São Paulo old Downtown (and Johannesburg's to a lesser extent) is still full of 9-5 activity, but it's basically low-cost and/or especialized retail. Big companies HQ, the banks, they all left. Only the Stock Exchange remained there but it's basically a museum, with just a couple of people working there. The public sector, specially the Judiciary, Municipality and State remained there, but it's nowhere near enough to keep's Downtown prestige.

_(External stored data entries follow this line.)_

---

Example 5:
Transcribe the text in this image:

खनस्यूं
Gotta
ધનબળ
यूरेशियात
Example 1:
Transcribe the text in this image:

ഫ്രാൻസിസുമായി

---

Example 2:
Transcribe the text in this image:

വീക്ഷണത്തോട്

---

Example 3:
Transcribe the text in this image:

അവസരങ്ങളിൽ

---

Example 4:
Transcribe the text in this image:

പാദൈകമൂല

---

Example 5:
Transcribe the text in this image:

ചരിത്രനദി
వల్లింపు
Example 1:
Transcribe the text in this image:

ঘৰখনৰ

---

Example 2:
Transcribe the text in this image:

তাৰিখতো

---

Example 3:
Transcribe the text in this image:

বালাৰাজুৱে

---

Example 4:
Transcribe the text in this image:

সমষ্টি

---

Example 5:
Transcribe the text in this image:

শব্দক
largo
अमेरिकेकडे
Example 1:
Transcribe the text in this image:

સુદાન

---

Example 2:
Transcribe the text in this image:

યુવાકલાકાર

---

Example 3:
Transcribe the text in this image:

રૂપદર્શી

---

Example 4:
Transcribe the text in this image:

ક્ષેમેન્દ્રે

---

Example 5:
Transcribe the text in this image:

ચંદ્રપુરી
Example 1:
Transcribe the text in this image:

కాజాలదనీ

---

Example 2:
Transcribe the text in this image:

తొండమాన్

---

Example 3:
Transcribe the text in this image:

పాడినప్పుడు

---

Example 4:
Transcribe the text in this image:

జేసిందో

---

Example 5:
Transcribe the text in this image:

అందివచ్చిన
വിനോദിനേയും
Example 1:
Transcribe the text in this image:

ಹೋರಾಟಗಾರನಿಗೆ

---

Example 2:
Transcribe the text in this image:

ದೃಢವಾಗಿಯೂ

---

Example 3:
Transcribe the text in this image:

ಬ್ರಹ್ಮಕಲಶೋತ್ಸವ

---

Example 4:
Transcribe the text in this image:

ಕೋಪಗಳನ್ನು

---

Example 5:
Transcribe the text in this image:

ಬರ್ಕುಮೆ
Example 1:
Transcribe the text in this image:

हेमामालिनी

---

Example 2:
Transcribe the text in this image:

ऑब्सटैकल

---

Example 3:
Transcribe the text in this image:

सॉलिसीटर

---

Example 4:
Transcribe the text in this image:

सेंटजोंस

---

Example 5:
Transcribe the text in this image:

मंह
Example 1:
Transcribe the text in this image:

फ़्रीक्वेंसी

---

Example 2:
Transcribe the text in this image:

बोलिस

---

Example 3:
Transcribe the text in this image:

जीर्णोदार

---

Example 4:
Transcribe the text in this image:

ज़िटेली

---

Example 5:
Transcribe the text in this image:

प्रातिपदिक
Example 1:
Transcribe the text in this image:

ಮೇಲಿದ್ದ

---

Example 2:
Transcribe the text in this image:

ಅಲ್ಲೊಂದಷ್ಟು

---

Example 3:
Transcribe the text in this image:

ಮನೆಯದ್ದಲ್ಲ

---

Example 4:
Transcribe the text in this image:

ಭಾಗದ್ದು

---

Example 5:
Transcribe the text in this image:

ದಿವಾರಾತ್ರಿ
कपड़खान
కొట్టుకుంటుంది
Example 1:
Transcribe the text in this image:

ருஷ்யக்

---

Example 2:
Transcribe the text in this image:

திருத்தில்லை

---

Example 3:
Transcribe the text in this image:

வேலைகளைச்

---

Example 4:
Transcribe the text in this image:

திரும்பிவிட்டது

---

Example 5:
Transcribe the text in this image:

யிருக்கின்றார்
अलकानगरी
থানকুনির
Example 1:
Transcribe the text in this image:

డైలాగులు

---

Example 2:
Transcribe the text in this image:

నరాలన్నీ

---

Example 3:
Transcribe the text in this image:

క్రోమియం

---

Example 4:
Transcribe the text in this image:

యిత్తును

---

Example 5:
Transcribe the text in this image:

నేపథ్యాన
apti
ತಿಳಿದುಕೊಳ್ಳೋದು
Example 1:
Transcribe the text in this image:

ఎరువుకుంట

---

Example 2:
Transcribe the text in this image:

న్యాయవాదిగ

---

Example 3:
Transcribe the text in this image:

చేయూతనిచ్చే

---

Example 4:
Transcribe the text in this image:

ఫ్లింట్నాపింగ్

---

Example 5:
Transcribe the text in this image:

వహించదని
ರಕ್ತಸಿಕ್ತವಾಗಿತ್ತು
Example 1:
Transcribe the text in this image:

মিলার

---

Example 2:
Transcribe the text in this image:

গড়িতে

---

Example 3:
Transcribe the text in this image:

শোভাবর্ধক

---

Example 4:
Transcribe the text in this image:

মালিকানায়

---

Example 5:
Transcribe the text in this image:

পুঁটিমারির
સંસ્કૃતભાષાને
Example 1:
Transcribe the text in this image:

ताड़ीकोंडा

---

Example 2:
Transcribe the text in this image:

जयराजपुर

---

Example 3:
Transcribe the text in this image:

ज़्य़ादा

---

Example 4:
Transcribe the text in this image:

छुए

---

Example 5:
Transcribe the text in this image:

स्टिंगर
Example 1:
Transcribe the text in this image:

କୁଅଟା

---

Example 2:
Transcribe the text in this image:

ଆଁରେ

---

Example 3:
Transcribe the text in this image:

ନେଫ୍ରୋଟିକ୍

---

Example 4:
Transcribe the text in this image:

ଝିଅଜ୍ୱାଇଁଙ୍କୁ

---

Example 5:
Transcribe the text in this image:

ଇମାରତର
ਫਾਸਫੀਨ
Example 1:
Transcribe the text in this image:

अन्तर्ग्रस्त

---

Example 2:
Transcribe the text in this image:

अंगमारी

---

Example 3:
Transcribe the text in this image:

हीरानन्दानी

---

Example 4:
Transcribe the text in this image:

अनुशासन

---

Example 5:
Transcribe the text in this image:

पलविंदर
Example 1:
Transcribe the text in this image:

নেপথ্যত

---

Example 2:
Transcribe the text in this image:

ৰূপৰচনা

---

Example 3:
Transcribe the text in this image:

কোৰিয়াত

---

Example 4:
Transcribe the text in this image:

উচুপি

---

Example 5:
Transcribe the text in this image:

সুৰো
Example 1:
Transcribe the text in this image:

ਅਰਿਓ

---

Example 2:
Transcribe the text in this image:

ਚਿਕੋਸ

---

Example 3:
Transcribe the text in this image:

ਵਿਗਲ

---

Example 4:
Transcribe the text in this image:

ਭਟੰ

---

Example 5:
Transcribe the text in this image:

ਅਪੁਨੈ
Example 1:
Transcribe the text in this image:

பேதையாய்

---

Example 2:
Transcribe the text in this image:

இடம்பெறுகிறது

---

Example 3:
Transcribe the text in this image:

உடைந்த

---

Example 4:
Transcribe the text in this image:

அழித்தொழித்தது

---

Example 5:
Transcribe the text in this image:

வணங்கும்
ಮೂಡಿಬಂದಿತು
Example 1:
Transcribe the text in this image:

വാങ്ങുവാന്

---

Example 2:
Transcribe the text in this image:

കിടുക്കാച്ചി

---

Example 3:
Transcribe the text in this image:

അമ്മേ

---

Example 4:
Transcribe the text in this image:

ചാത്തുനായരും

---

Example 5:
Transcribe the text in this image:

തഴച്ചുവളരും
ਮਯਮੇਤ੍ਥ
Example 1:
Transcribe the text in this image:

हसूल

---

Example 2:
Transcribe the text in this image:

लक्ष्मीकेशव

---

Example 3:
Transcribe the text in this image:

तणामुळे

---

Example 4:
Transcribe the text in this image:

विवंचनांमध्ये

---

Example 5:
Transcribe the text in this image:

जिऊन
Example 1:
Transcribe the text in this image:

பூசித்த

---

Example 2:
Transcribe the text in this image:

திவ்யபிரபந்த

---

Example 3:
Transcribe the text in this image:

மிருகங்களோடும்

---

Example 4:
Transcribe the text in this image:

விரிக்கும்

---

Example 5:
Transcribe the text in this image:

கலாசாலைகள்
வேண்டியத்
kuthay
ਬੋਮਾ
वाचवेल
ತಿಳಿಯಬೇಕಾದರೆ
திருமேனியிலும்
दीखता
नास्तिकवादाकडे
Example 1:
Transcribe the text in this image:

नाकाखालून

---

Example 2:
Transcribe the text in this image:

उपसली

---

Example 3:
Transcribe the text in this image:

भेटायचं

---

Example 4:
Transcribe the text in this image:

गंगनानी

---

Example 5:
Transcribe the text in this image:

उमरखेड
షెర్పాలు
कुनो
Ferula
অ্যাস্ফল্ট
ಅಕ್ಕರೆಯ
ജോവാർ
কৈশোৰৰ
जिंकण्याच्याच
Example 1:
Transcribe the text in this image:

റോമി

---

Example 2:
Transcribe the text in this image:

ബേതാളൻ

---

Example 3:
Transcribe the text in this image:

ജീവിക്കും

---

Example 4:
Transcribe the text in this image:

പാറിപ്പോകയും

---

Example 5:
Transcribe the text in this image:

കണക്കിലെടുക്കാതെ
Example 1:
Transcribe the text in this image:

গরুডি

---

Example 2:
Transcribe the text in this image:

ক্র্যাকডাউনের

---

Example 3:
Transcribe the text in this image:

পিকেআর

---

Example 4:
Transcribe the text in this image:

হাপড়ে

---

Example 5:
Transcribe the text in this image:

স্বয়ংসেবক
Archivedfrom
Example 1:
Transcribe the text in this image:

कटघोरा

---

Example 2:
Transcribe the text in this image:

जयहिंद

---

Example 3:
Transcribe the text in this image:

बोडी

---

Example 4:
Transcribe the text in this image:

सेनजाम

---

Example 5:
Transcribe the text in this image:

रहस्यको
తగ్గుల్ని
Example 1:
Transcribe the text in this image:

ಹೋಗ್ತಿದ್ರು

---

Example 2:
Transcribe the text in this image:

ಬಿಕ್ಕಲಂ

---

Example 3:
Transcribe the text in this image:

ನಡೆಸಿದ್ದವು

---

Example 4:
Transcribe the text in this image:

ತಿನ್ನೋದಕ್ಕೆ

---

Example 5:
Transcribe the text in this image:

Here's a typical street on Downtown, full of tents and low-cost retail (turn to see the beautiful Theatre): https://www.google.com/maps/@-23.545...7i16384!8i8192

And here a shot of Faria Lima Avenue (5 miles southwest of Downtown), where city's financial districts and corporate HQs are now: https://www.google.com/maps/@-23.586...7i16384!8i8192


Quote:
Originally Posted by DCReid View Post
It seems that RenCen was planned as a "city within a city" concept. It was criticized because the rest of downtown Detroit was performing so badly with vacant buildings and RenCen sort of poached many of the good office and retail tenants and was perceived as a border wall from the 'bad' Detroit. But the 'city within a city' concept itself has not been discredited. It seems to me that Century City in west LA is a similar "city within a city", but I have not heard much criticism about it. I am curious - what was there before?
Ironically (and fortunately) the old Downtown Detroit is doing great whereas RenCen might be facing problems into the future.

But I'd say "city within a city" is being discredited. Even here in São Paulo, where the upper class is obsessed with cars and stay in sterile environments, things changed a lot in the past 15 years. Places that are impossible to be accessed by pedestrians are rarely built now and they were the rule till recently.